- _What you should do_:
Retype, exactly as they stand, the lines from the start of the data to the line that contains "viene minimamente usufruito.", both ends included. Leave the pictures out.

- _Records shown_:
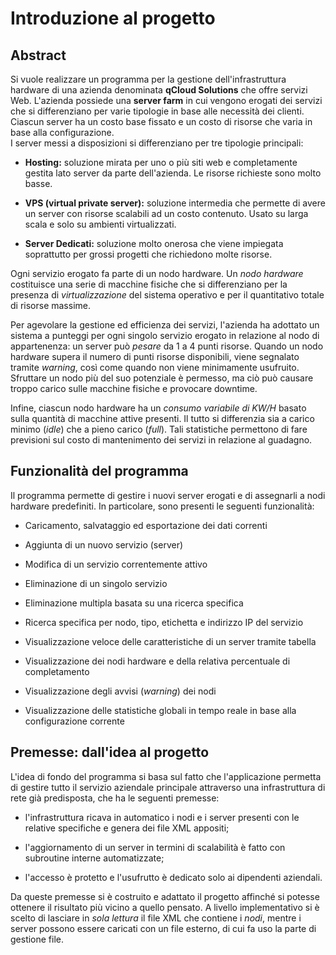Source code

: Introduzione al progetto
========================

Abstract
--------

Si vuole realizzare un programma per la gestione dell'infrastruttura
hardware di una azienda denominata **qCloud Solutions** che offre
servizi Web. L'azienda possiede una **server farm** in cui vengono
erogati dei servizi che si differenziano per varie tipologie in base
alle necessità dei clienti. Ciascun server ha un costo base fissato e un
costo di risorse che varia in base alla configurazione.\
I server messi a disposizioni si differenziano per tre tipologie
principali:

- **Hosting:** soluzione mirata per uno o più siti web e completamente gestita lato
    server da parte dell'azienda. Le risorse richieste sono molto basse.

- **VPS (virtual private server):** soluzione intermedia che permette di avere un server con risorse
    scalabili ad un costo contenuto. Usato su larga scala e solo su
    ambienti virtualizzati.

- **Server Dedicati:** soluzione molto onerosa che viene impiegata soprattutto per grossi
    progetti che richiedono molte risorse.

Ogni servizio erogato fa parte di un nodo hardware. Un *nodo hardware*
costituisce una serie di macchine fisiche che si differenziano per la
presenza di *virtualizzazione* del sistema operativo e per il
quantitativo totale di risorse massime.

Per agevolare la gestione ed efficienza dei servizi, l'azienda ha
adottato un sistema a punteggi per ogni singolo servizio erogato in
relazione al nodo di appartenenza: un server può *pesare* da 1 a 4 punti
risorse. Quando un nodo hardware supera il numero di punti risorse
disponibili, viene segnalato tramite *warning*, così come quando non
viene minimamente usufruito. Sfruttare un nodo più del suo potenziale è
permesso, ma ciò può causare troppo carico sulle macchine fisiche e
provocare downtime.

Infine, ciascun nodo hardware ha un *consumo variabile di KW/H* basato
sulla quantità di macchine attive presenti. Il tutto si differenzia sia
a carico minimo (*idle*) che a pieno carico (*full*). Tali statistiche
permettono di fare previsioni sul costo di mantenimento dei servizi in
relazione al guadagno.

Funzionalità del programma
--------------------------

Il programma permette di gestire i nuovi server erogati e di assegnarli
a nodi hardware predefiniti. In particolare, sono presenti le seguenti
funzionalità:

-   Caricamento, salvataggio ed esportazione dei dati correnti

-   Aggiunta di un nuovo servizio (server)

-   Modifica di un servizio correntemente attivo

-   Eliminazione di un singolo servizio

-   Eliminazione multipla basata su una ricerca specifica

-   Ricerca specifica per nodo, tipo, etichetta e indirizzo IP del
    servizio

-   Visualizzazione veloce delle caratteristiche di un server tramite
    tabella

-   Visualizzazione dei nodi hardware e della relativa percentuale di
    completamento

-   Visualizzazione degli avvisi (*warning*) dei nodi

-   Visualizzazione delle statistiche globali in tempo reale in base
    alla configurazione corrente

Premesse: dall'idea al progetto
-------------------------------

L'idea di fondo del programma si basa sul fatto che l'applicazione
permetta di gestire tutto il servizio aziendale principale attraverso
una infrastruttura di rete già predisposta, che ha le seguenti premesse:

-   l'infrastruttura ricava in automatico i nodi e i server presenti con
    le relative specifiche e genera dei file XML appositi;

-   l'aggiornamento di un server in termini di scalabilità è fatto con
    subroutine interne automatizzate;

-   l'accesso è protetto e l'usufrutto è dedicato solo ai dipendenti
    aziendali.

Da queste premesse si è costruito e adattato il progetto affinché si
potesse ottenere il risultato più vicino a quello pensato. A livello
implementativo si è scelto di lasciare in *sola lettura* il file XML che
contiene i *nodi*, mentre i server possono essere caricati con un file
esterno, di cui fa uso la parte di gestione file.

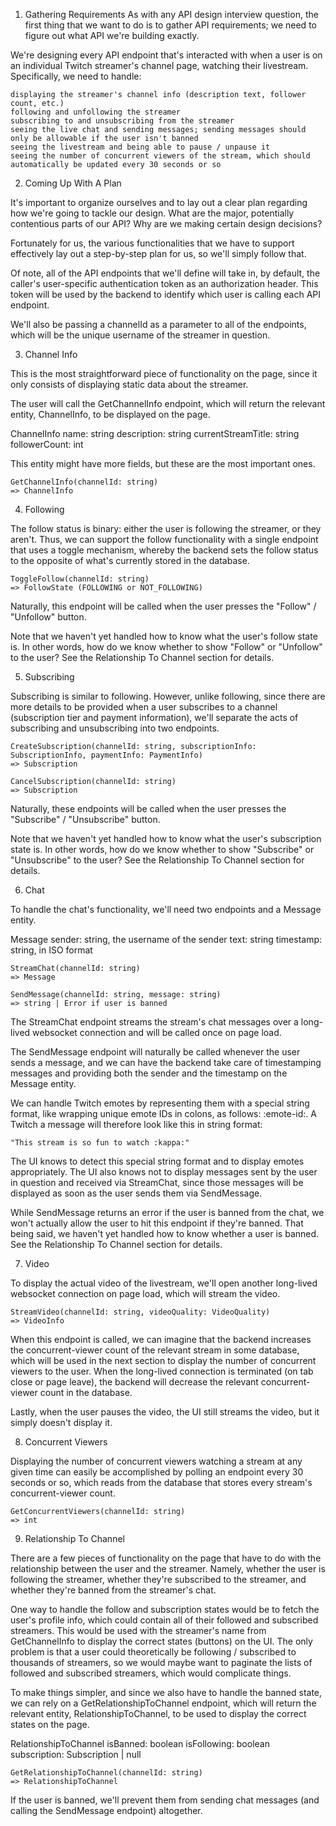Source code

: 1. Gathering Requirements
As with any API design interview question, the first thing that we want to do is to gather API requirements; we need to figure out what API we're building exactly.

We're designing every API endpoint that's interacted with when a user is on an individual Twitch streamer's channel page, watching their livestream. Specifically, we need to handle:

    displaying the streamer's channel info (description text, follower count, etc.)
    following and unfollowing the streamer
    subscribing to and unsubscribing from the streamer
    seeing the live chat and sending messages; sending messages should only be allowable if the user isn't banned
    seeing the livestream and being able to pause / unpause it
    seeing the number of concurrent viewers of the stream, which should automatically be updated every 30 seconds or so

2. Coming Up With A Plan

It's important to organize ourselves and to lay out a clear plan regarding how we're going to tackle our design. What are the major, potentially contentious parts of our API? Why are we making certain design decisions?

Fortunately for us, the various functionalities that we have to support effectively lay out a step-by-step plan for us, so we'll simply follow that.

Of note, all of the API endpoints that we'll define will take in, by default, the caller's user-specific authentication token as an authorization header. This token will be used by the backend to identify which user is calling each API endpoint.

We'll also be passing a channelId as a parameter to all of the endpoints, which will be the unique username of the streamer in question.

3. Channel Info

This is the most straightforward piece of functionality on the page, since it only consists of displaying static data about the streamer.

The user will call the GetChannelInfo endpoint, which will return the relevant entity, ChannelInfo, to be displayed on the page.

ChannelInfo
    name: string
    description: string
    currentStreamTitle: string
    followerCount: int

This entity might have more fields, but these are the most important ones.

    GetChannelInfo(channelId: string)
    => ChannelInfo

4. Following

The follow status is binary: either the user is following the streamer, or they aren't. Thus, we can support the follow functionality with a single endpoint that uses a toggle mechanism, whereby the backend sets the follow status to the opposite of what's currently stored in the database.

    ToggleFollow(channelId: string)
    => FollowState (FOLLOWING or NOT_FOLLOWING)

Naturally, this endpoint will be called when the user presses the "Follow" / "Unfollow" button.

Note that we haven't yet handled how to know what the user's follow state is. In other words, how do we know whether to show "Follow" or "Unfollow" to the user? See the Relationship To Channel section for details.

5. Subscribing

Subscribing is similar to following. However, unlike following, since there are more details to be provided when a user subscribes to a channel (subscription tier and payment information), we'll separate the acts of subscribing and unsubscribing into two endpoints.

    CreateSubscription(channelId: string, subscriptionInfo: SubscriptionInfo, paymentInfo: PaymentInfo)
    => Subscription

    CancelSubscription(channelId: string)
    => Subscription

Naturally, these endpoints will be called when the user presses the "Subscribe" / "Unsubscribe" button.

Note that we haven't yet handled how to know what the user's subscription state is. In other words, how do we know whether to show "Subscribe" or "Unsubscribe" to the user? See the Relationship To Channel section for details.

6. Chat

To handle the chat's functionality, we'll need two endpoints and a Message entity.

Message
    sender: string, the username of the sender
    text: string
    timestamp: string, in ISO format

    StreamChat(channelId: string)
    => Message

    SendMessage(channelId: string, message: string)
    => string | Error if user is banned

The StreamChat endpoint streams the stream's chat messages over a long-lived websocket connection and will be called once on page load.

The SendMessage endpoint will naturally be called whenever the user sends a message, and we can have the backend take care of timestamping messages and providing both the sender and the timestamp on the Message entity.

We can handle Twitch emotes by representing them with a special string format, like wrapping unique emote IDs in colons, as follows: :emote-id:. A Twitch a message will therefore look like this in string format:

    "This stream is so fun to watch :kappa:"

The UI knows to detect this special string format and to display emotes appropriately. The UI also knows not to display messages sent by the user in question and received via StreamChat, since those messages will be displayed as soon as the user sends them via SendMessage.

While SendMessage returns an error if the user is banned from the chat, we won't actually allow the user to hit this endpoint if they're banned. That being said, we haven't yet handled how to know whether a user is banned. See the Relationship To Channel section for details.

7. Video

To display the actual video of the livestream, we'll open another long-lived websocket connection on page load, which will stream the video.

    StreamVideo(channelId: string, videoQuality: VideoQuality)
    => VideoInfo

When this endpoint is called, we can imagine that the backend increases the concurrent-viewer count of the relevant stream in some database, which will be used in the next section to display the number of concurrent viewers to the user. When the long-lived connection is terminated (on tab close or page leave), the backend will decrease the relevant concurrent-viewer count in the database.

Lastly, when the user pauses the video, the UI still streams the video, but it simply doesn't display it.

8. Concurrent Viewers

Displaying the number of concurrent viewers watching a stream at any given time can easily be accomplished by polling an endpoint every 30 seconds or so, which reads from the database that stores every stream's concurrent-viewer count.

    GetConcurrentViewers(channelId: string)
    => int

9. Relationship To Channel

There are a few pieces of functionality on the page that have to do with the relationship between the user and the streamer. Namely, whether the user is following the streamer, whether they're subscribed to the streamer, and whether they're banned from the streamer's chat.

One way to handle the follow and subscription states would be to fetch the user's profile info, which could contain all of their followed and subscribed streamers. This would be used with the streamer's name from GetChannelInfo to display the correct states (buttons) on the UI. The only problem is that a user could theoretically be following / subscribed to thousands of streamers, so we would maybe want to paginate the lists of followed and subscribed streamers, which would complicate things.

To make things simpler, and since we also have to handle the banned state, we can rely on a GetRelationshipToChannel endpoint, which will return the relevant entity, RelationshipToChannel, to be used to display the correct states on the page.

RelationshipToChannel
    isBanned: boolean
    isFollowing: boolean
    subscription: Subscription | null

    GetRelationshipToChannel(channelId: string)
    => RelationshipToChannel
    
If the user is banned, we'll prevent them from sending chat messages (and calling the SendMessage endpoint) altogether.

- _Output for this exercise_:
Source code

: Introduzione al progetto
========================

Abstract
--------

Si vuole realizzare un programma per la gestione dell'infrastruttura
hardware di una azienda denominata **qCloud Solutions** che offre
servizi Web. L'azienda possiede una **server farm** in cui vengono
erogati dei servizi che si differenziano per varie tipologie in base
alle necessità dei clienti. Ciascun server ha un costo base fissato e un
costo di risorse che varia in base alla configurazione.\
I server messi a disposizioni si differenziano per tre tipologie
principali:

- **Hosting:** soluzione mirata per uno o più siti web e completamente gestita lato
    server da parte dell'azienda. Le risorse richieste sono molto basse.

- **VPS (virtual private server):** soluzione intermedia che permette di avere un server con risorse
    scalabili ad un costo contenuto. Usato su larga scala e solo su
    ambienti virtualizzati.

- **Server Dedicati:** soluzione molto onerosa che viene impiegata soprattutto per grossi
    progetti che richiedono molte risorse.

Ogni servizio erogato fa parte di un nodo hardware. Un *nodo hardware*
costituisce una serie di macchine fisiche che si differenziano per la
presenza di *virtualizzazione* del sistema operativo e per il
quantitativo totale di risorse massime.

Per agevolare la gestione ed efficienza dei servizi, l'azienda ha
adottato un sistema a punteggi per ogni singolo servizio erogato in
relazione al nodo di appartenenza: un server può *pesare* da 1 a 4 punti
risorse. Quando un nodo hardware supera il numero di punti risorse
disponibili, viene segnalato tramite *warning*, così come quando non
viene minimamente usufruito. Sfruttare un nodo più del suo potenziale è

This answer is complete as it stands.